Some people who had been involved in the discussions about the monument’s future were outraged the Museum had acted without their input and formed the Wakasa Memorial Committee (WMC), claiming to represent the broader community and demanding equal partnership in future plans for the Wakasa Monument and its original site at the Topaz concentration camp.
The Museum Board has effusively apologized for removing the monument without notifying stakeholders, explaining that moving the monument was solely a question of protection.
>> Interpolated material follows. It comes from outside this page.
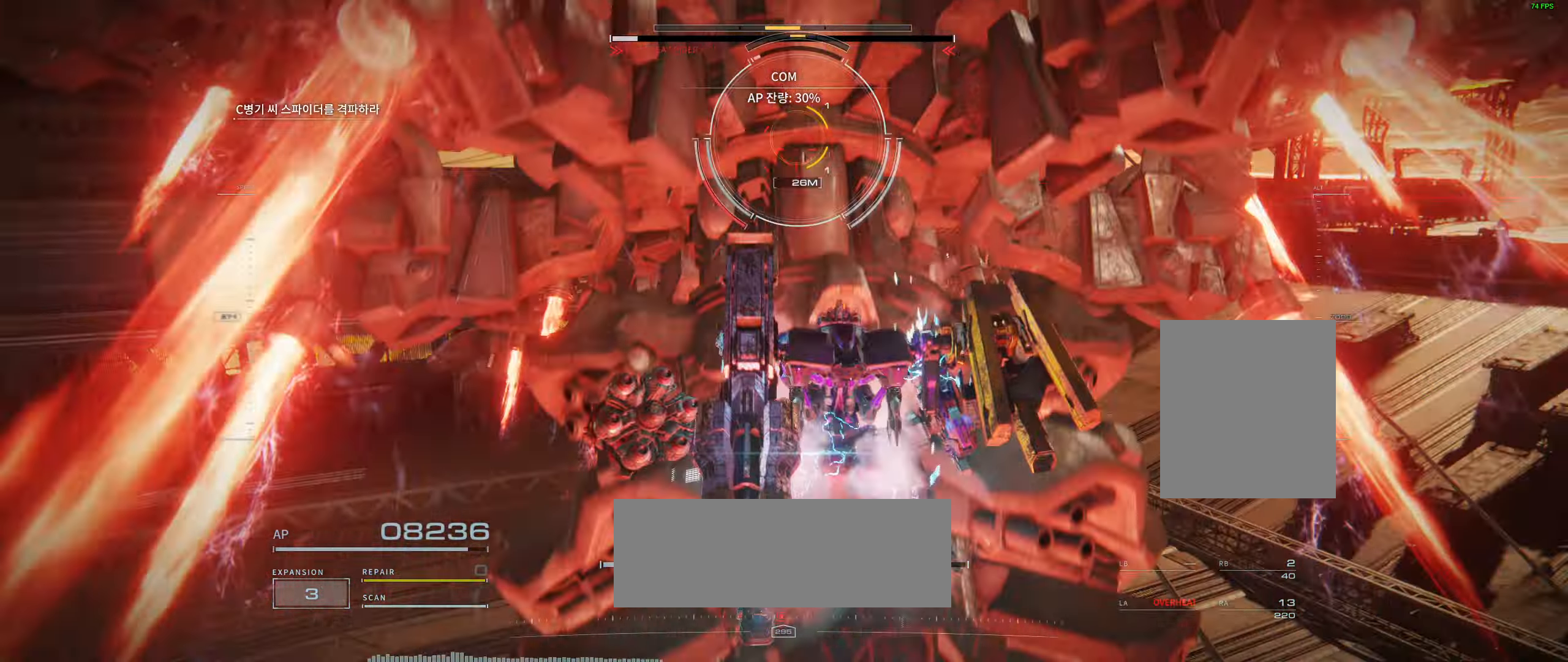
{"buttons": [], "left_stick": "center", "events": [[50, "left_stick", "up-left"], [166, "left_stick", "up"], [350, "left_stick", "center"]]}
A series of meetings have been held involving representatives from the NPS, the State Historic Preservation Office in Utah, the Topaz Museum Board, the WMC, and then-State Senator Jani Iwamoto. Those meetings led to the NPS report and an assessment and report from John Lambert, a stone conservator.
In April 2023, a two-day event commemorating the 80th anniversary of Mr. Wakasa’s killing was held in Utah, beginning in Salt Lake City with an update about the monument conservation and preservation and a presentation on Mr. Wakasa’s life in Japan before immigrating to the U.S. The following morning there was a ceremony at the Topaz site where he was killed and an afternoon ceremony at the Topaz Museum where people offered origami cranes during a procession that walked by the Wakasa Monument. More information about the Wakasa Monument can be found at the Friends of Topaz site.Friends of Topaz site.
Topaz Community Outreach Project
The Topaz Community Outreach Project’s public outreach project was a national community survey to submit ideas and opinions on the future of the Wakasa Monument and ways to commemorate the 80th anniversary of the killing of James Hatsuaki Wakasa. The Project launched in June 2022 and involved multiple engagement and communication approaches. The primary methods for public engagement were in-person and virtual meetings, and an online survey. Each of these efforts is summarized in the final report which can be downloaded HERE.
In total more than 450 community members participated in one or more project activities.